Souverain ou Napoléon : lequel choisir ?
Les deux pièces sont les piliers de l’or d’investissement européen, mais elles ne sont pas identiques. Le Souverain contient plus d’or (7,3224 g contre 5,806 g) et un titre légèrement supérieur (22 carats contre 21,6). Sa reconnaissance est plus internationale, notamment dans le monde anglo-saxon et au Moyen-Orient ; le Napoléon, lui, est roi en France et en Europe continentale. Pour un investisseur français, détenir les deux diversifie la liquidité selon les marchés. À l’achat, c’est, comme toujours, la prime qui doit guider le choix entre deux pièces équivalentes.

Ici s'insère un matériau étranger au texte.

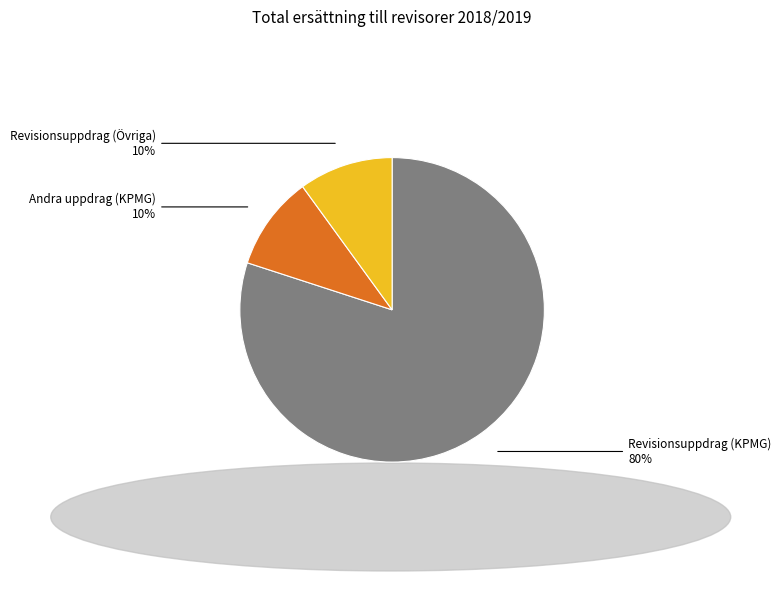

Which slice is the largest?

Revisionsuppdrag (KPMG)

Le Souverain dans l’investissement aujourd’hui
Le Souverain reste l’une des pièces d’or les plus échangées au monde. Sa prime est modérée pour les frappes courantes, et sa liquidité excellente sur les marchés internationaux. Sa taille intermédiaire (un peu plus qu’un 20 francs) en fait un bon compromis entre concentration de valeur et fractionnement. Pour qui veut une pièce universellement acceptée et historiquement chargée, c’est un choix de premier ordre.
Acheter et vérifier un Souverain
À l’achat, comparez la prime à celle d’autres pièces et privilégiez les frappes courantes si l’objectif est purement l’or. Côté authenticité, le Souverain doit peser 7,98805 g pour un diamètre d’environ 22 mm ; tout écart sensible est suspect. Observez la finesse du saint Georges de Pistrucci : sur un faux moulé, le relief est mou et les détails empâtés. Pour une pièce de collection ou de forte valeur, une expertise professionnelle confirme l’authenticité et situe la pièce sur l’échelle des cotes. Voir notre guide reconnaître une fausse pièce d’or.
Exemple d’évaluation
Prenons un Souverain courant. Sa valeur métal est de 7,3224 g × le cours du gramme d’or du jour. À cette base s’ajoute la prime de marché, généralement modeste pour une pièce commune. Si le mintmark révèle un atelier rare ou si l’état est exceptionnel, on quitte la logique métal pour entrer dans celle de la collection, où la cote peut être bien supérieure. La démarche est toujours la même : identifier, peser, juger l’état, calculer le métal, puis apprécier la prime ou la valeur de collection.
Questions fréquentes
Combien d’or contient un Souverain ?
Un Souverain pèse 7,98805 g au titre de 916,7 millièmes (22 carats), soit 7,3224 g d’or fin.
Qui a gravé le saint Georges du Souverain ?
Le graveur italien Benedetto Pistrucci, dont le motif de saint Georges terrassant le dragon est repris depuis 1817.
Le Souverain contient-il plus d’or que le Napoléon ?
Oui : environ 7,32 g d’or fin contre 5,806 g pour le 20 francs. À cours égal, sa valeur métal est donc supérieure d’environ un quart.